Exercise details> Set down again exactly the lines of the listing below that fall between the line holding "middle mcp: (841, 731)" and the line holding "ring tip: (1247, 777)", inclusive.

Data section>
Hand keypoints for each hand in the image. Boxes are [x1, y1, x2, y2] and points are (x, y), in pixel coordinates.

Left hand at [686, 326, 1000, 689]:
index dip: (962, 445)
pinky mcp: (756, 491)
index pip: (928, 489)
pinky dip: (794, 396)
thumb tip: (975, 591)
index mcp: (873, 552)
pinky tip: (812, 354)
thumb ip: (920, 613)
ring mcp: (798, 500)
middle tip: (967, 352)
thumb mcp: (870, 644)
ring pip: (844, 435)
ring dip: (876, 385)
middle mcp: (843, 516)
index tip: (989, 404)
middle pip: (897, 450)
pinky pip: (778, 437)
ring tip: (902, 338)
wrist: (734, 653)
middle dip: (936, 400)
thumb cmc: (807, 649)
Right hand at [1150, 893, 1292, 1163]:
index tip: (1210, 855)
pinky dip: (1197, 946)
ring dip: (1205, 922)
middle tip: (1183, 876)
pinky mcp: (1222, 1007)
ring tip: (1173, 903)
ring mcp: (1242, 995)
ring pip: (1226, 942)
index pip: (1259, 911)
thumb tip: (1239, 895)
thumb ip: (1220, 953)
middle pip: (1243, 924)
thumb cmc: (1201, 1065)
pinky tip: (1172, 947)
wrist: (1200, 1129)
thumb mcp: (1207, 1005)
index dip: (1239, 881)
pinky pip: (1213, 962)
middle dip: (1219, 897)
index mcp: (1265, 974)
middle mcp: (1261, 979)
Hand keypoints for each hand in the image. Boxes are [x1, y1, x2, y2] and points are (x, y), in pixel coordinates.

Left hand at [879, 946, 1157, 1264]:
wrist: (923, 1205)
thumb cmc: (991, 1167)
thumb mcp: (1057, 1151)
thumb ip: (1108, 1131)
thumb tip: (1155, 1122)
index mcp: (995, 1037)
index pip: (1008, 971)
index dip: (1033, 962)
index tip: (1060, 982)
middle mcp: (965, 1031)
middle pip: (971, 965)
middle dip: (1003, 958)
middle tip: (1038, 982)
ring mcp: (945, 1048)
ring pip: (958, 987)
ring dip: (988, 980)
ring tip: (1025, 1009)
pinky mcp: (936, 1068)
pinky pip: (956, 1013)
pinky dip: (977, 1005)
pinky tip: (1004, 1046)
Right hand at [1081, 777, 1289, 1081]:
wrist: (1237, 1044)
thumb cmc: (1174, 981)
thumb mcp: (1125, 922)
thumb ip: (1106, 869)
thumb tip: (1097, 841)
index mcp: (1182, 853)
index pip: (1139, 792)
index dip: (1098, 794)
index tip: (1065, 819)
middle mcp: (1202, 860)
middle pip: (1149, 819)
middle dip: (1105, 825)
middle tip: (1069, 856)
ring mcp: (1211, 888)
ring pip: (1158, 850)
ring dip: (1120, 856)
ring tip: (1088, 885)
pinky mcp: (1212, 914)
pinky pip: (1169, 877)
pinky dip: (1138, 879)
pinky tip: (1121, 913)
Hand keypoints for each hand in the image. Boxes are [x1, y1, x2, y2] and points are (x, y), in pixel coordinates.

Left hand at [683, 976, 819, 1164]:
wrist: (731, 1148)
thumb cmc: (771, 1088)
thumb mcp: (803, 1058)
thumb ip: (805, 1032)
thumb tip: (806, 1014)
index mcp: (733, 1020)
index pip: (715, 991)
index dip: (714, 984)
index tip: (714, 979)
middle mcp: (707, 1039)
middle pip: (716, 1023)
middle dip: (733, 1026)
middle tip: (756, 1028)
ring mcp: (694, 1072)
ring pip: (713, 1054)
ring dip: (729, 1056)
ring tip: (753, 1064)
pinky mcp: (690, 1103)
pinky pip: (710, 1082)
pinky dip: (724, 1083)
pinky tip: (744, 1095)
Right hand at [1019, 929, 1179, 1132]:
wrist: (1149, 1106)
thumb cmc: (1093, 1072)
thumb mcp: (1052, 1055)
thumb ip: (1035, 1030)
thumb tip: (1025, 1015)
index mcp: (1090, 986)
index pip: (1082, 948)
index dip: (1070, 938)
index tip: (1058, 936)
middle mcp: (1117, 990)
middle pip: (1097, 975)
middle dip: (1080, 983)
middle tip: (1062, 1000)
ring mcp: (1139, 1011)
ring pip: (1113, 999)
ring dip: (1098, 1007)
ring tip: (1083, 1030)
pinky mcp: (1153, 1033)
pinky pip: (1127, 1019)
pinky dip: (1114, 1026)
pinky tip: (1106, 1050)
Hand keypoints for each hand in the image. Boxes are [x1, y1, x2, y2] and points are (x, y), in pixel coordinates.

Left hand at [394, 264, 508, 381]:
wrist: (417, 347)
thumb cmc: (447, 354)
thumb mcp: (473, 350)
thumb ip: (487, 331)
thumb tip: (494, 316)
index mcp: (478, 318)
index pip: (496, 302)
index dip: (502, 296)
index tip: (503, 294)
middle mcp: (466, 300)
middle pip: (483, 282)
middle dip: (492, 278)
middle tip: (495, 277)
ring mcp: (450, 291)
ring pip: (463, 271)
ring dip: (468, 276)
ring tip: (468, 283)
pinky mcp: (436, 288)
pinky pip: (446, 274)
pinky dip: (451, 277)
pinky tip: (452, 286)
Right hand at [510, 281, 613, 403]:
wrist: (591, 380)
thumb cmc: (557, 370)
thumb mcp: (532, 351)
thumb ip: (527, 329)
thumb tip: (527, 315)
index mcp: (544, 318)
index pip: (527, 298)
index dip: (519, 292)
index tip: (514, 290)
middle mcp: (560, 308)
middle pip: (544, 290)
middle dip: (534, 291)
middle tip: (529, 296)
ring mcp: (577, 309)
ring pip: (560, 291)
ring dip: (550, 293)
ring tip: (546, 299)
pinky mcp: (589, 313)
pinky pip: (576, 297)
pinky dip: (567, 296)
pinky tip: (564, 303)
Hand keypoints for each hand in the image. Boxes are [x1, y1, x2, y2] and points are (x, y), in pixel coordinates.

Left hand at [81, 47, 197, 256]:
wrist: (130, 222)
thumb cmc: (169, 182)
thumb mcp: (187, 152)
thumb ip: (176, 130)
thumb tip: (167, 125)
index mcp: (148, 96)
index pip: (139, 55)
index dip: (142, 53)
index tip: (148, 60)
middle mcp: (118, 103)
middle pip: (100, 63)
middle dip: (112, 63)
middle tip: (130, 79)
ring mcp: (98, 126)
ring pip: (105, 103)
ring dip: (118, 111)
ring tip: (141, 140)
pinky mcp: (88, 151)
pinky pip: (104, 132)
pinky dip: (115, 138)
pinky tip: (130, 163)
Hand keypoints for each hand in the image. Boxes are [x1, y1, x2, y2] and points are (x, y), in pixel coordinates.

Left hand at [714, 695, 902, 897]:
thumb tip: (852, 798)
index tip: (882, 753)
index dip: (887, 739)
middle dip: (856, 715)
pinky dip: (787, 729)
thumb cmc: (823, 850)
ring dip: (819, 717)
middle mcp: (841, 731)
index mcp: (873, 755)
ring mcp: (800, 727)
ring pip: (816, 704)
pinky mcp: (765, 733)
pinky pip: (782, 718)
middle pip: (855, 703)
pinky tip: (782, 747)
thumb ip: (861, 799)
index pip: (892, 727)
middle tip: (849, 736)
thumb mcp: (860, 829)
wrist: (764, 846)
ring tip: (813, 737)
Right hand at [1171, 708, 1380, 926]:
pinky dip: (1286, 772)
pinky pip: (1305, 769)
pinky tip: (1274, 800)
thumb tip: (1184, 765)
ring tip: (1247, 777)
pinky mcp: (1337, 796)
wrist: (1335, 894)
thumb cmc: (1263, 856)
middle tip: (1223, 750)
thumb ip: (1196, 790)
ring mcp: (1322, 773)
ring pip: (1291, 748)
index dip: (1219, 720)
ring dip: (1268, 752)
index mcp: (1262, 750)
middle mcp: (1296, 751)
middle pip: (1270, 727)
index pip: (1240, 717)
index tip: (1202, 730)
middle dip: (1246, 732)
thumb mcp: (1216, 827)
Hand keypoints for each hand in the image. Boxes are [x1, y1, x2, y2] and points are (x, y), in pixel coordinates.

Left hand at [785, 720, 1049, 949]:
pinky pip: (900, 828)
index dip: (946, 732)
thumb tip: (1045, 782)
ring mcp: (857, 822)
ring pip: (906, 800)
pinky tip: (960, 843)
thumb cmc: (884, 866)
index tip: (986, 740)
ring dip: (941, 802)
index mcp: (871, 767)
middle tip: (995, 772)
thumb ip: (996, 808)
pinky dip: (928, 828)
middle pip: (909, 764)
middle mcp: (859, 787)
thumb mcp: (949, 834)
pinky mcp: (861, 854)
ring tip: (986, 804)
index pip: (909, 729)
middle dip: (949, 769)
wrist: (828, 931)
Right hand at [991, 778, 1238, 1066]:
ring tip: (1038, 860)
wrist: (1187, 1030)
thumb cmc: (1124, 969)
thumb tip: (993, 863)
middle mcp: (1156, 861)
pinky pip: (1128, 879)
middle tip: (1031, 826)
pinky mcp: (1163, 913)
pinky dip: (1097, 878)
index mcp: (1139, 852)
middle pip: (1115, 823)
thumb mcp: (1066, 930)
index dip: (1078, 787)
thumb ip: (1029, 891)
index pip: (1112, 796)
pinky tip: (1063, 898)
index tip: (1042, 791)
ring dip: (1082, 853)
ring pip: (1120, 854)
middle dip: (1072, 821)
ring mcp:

Answer to this problem>
middle mcp: (841, 731)
index mcp: (873, 755)
ring mcp: (800, 727)
ring pip: (816, 704)
pinky mcp: (765, 733)
pinky pip: (782, 718)
middle pip: (855, 703)
pinky tip: (782, 747)
thumb ip: (861, 799)
index pip: (892, 727)
middle tip: (849, 736)
thumb mcp: (860, 829)
wrist: (764, 846)
ring tip: (813, 737)
Right hand at [1171, 708, 1380, 926]:
pinky dip: (1286, 772)
pinky pip: (1305, 769)
pinky tip: (1274, 800)
thumb tip: (1184, 765)
ring tip: (1247, 777)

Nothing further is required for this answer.